- _Problem description_: Look below for the lines from the one with "Please list the" to the one with "I need the junctions", and copy exactly those lines, both ends included.

□ □ □

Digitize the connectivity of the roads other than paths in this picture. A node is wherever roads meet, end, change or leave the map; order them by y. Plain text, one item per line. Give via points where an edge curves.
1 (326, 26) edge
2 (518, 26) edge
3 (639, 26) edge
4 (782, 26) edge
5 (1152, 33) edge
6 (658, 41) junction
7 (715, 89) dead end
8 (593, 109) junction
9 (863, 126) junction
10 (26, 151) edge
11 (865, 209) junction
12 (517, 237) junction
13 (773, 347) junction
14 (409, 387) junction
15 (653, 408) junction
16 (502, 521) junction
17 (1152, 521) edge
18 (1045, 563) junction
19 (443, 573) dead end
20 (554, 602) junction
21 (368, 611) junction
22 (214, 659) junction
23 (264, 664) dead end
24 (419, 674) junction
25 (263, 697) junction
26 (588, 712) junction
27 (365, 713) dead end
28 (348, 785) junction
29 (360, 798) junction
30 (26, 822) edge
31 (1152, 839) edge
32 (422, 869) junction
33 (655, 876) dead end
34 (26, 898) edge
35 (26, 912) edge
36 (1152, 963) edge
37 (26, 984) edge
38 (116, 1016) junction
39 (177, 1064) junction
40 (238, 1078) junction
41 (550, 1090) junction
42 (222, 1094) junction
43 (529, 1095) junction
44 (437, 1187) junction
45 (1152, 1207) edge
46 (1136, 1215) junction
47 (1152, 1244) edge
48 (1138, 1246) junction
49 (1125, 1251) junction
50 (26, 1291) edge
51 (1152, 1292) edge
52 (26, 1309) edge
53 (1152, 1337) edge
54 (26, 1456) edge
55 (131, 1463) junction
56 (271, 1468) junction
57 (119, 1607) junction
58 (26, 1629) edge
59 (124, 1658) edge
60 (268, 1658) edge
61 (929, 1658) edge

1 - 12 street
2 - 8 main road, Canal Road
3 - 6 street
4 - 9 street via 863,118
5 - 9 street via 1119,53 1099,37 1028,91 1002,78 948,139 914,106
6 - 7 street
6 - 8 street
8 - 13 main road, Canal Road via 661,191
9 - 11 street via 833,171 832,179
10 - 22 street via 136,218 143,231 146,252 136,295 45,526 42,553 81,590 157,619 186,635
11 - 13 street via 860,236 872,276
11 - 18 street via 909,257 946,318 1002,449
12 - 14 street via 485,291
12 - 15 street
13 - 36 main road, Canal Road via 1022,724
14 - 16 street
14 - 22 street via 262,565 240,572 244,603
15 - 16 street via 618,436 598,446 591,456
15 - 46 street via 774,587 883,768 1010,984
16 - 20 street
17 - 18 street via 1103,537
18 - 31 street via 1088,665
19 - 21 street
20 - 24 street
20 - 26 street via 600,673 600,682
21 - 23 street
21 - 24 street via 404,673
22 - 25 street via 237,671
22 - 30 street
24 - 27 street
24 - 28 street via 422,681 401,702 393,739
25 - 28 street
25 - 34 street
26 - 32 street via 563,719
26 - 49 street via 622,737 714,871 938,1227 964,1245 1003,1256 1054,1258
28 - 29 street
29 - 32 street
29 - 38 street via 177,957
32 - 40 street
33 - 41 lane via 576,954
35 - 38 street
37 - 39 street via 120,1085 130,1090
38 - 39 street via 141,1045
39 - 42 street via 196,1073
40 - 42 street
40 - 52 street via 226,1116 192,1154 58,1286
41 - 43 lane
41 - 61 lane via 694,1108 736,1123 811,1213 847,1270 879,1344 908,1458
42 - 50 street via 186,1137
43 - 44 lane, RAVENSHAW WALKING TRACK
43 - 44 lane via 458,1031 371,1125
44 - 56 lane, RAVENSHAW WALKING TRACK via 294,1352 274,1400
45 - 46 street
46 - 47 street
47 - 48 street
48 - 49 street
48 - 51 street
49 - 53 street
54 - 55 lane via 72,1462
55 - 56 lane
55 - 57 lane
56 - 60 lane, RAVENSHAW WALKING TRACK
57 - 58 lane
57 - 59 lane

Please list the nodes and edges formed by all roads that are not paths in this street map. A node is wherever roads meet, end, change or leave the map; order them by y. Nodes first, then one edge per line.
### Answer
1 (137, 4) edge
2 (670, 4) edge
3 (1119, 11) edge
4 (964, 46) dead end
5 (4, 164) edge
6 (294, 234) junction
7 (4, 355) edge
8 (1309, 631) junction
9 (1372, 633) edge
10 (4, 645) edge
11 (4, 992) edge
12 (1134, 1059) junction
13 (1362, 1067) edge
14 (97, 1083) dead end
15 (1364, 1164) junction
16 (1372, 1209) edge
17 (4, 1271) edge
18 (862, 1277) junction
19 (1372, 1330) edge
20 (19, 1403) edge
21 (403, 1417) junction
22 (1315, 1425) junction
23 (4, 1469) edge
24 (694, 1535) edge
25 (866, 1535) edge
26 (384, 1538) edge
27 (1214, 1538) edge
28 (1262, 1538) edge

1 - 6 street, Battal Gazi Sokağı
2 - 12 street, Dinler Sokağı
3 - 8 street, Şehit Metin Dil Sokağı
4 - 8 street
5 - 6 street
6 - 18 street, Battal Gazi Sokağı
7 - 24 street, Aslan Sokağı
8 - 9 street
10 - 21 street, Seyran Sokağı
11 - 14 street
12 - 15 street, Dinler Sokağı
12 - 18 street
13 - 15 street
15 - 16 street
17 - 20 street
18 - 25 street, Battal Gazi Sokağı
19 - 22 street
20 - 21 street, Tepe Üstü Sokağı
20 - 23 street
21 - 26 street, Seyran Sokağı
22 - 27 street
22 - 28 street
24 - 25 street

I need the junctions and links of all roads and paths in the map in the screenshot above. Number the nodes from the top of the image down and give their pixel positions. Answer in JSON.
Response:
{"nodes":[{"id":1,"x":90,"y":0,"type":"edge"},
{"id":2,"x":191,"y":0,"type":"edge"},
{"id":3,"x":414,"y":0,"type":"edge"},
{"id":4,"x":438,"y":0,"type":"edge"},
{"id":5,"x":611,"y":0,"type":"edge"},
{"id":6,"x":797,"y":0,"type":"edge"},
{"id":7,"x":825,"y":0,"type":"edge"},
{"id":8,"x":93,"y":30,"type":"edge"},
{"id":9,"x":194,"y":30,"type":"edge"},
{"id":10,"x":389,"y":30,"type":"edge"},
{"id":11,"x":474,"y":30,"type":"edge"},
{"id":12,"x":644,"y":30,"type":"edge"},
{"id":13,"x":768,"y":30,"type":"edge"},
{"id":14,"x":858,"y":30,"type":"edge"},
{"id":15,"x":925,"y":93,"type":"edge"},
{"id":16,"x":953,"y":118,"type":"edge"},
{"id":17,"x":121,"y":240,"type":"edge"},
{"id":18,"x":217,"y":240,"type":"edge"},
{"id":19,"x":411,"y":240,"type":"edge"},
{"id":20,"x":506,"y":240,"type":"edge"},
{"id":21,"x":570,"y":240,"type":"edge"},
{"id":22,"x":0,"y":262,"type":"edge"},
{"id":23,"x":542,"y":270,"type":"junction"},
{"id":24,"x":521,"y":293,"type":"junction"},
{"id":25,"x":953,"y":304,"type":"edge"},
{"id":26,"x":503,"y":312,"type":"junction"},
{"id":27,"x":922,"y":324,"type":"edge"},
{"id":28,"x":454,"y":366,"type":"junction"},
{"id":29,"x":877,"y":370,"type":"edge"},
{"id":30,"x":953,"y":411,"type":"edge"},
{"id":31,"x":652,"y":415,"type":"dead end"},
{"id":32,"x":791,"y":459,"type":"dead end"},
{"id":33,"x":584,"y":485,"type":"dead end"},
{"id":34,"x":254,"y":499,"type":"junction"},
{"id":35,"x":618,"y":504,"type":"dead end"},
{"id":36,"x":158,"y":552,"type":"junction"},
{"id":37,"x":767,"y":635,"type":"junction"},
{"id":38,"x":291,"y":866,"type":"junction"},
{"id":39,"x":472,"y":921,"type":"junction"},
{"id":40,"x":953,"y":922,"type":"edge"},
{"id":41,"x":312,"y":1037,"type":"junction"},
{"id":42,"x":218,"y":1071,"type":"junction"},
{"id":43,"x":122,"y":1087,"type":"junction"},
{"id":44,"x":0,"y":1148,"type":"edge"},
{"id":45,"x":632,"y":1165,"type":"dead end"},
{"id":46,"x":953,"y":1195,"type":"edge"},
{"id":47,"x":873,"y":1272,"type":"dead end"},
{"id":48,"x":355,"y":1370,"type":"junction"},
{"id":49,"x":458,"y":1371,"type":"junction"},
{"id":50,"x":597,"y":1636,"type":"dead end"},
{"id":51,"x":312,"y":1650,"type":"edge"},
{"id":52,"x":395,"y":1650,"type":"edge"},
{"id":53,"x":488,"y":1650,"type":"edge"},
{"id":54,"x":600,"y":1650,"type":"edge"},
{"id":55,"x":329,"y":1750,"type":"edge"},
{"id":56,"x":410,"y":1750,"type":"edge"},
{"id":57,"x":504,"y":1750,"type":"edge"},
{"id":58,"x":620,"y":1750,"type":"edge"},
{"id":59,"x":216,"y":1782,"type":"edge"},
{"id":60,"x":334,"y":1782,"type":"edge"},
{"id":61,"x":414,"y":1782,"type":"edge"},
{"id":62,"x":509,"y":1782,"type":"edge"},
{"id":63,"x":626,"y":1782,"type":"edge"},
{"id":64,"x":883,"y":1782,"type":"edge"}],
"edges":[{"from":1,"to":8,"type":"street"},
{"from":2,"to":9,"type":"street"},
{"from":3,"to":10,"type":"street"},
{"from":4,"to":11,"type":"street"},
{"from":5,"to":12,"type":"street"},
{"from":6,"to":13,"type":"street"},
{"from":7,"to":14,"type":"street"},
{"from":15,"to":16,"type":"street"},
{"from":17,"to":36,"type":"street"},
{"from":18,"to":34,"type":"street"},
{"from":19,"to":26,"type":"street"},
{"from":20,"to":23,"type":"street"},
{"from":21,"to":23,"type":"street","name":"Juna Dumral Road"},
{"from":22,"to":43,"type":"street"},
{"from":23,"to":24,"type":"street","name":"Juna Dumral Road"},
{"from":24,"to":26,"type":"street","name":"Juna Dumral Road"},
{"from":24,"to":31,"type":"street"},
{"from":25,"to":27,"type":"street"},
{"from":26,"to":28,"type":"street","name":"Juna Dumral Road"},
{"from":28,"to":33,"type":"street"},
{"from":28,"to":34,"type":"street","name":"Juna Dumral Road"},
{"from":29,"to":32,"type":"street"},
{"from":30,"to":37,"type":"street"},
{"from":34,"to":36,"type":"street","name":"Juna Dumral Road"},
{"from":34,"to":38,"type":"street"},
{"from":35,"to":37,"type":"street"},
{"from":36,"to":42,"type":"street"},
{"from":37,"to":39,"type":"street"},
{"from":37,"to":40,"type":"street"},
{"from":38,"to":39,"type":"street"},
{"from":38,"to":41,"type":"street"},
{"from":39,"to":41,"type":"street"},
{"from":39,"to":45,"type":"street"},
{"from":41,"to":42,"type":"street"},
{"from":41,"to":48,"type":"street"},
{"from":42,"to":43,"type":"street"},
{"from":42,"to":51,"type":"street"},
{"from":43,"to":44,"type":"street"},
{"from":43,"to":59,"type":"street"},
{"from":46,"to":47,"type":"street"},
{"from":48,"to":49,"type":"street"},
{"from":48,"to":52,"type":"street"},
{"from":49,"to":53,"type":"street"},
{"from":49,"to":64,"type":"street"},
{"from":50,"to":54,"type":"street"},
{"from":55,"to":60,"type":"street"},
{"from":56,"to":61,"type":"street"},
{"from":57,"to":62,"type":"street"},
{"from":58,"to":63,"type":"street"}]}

□ □ □

- _Task response_:
Please list the nodes and edges formed by all roads that are not paths in this street map. A node is wherever roads meet, end, change or leave the map; order them by y. Nodes first, then one edge per line.
### Answer
1 (137, 4) edge
2 (670, 4) edge
3 (1119, 11) edge
4 (964, 46) dead end
5 (4, 164) edge
6 (294, 234) junction
7 (4, 355) edge
8 (1309, 631) junction
9 (1372, 633) edge
10 (4, 645) edge
11 (4, 992) edge
12 (1134, 1059) junction
13 (1362, 1067) edge
14 (97, 1083) dead end
15 (1364, 1164) junction
16 (1372, 1209) edge
17 (4, 1271) edge
18 (862, 1277) junction
19 (1372, 1330) edge
20 (19, 1403) edge
21 (403, 1417) junction
22 (1315, 1425) junction
23 (4, 1469) edge
24 (694, 1535) edge
25 (866, 1535) edge
26 (384, 1538) edge
27 (1214, 1538) edge
28 (1262, 1538) edge

1 - 6 street, Battal Gazi Sokağı
2 - 12 street, Dinler Sokağı
3 - 8 street, Şehit Metin Dil Sokağı
4 - 8 street
5 - 6 street
6 - 18 street, Battal Gazi Sokağı
7 - 24 street, Aslan Sokağı
8 - 9 street
10 - 21 street, Seyran Sokağı
11 - 14 street
12 - 15 street, Dinler Sokağı
12 - 18 street
13 - 15 street
15 - 16 street
17 - 20 street
18 - 25 street, Battal Gazi Sokağı
19 - 22 street
20 - 21 street, Tepe Üstü Sokağı
20 - 23 street
21 - 26 street, Seyran Sokağı
22 - 27 street
22 - 28 street
24 - 25 street

I need the junctions and links of all roads and paths in the map in the screenshot above. Number the nodes from the top of the image down and give their pixel positions. Answer in JSON.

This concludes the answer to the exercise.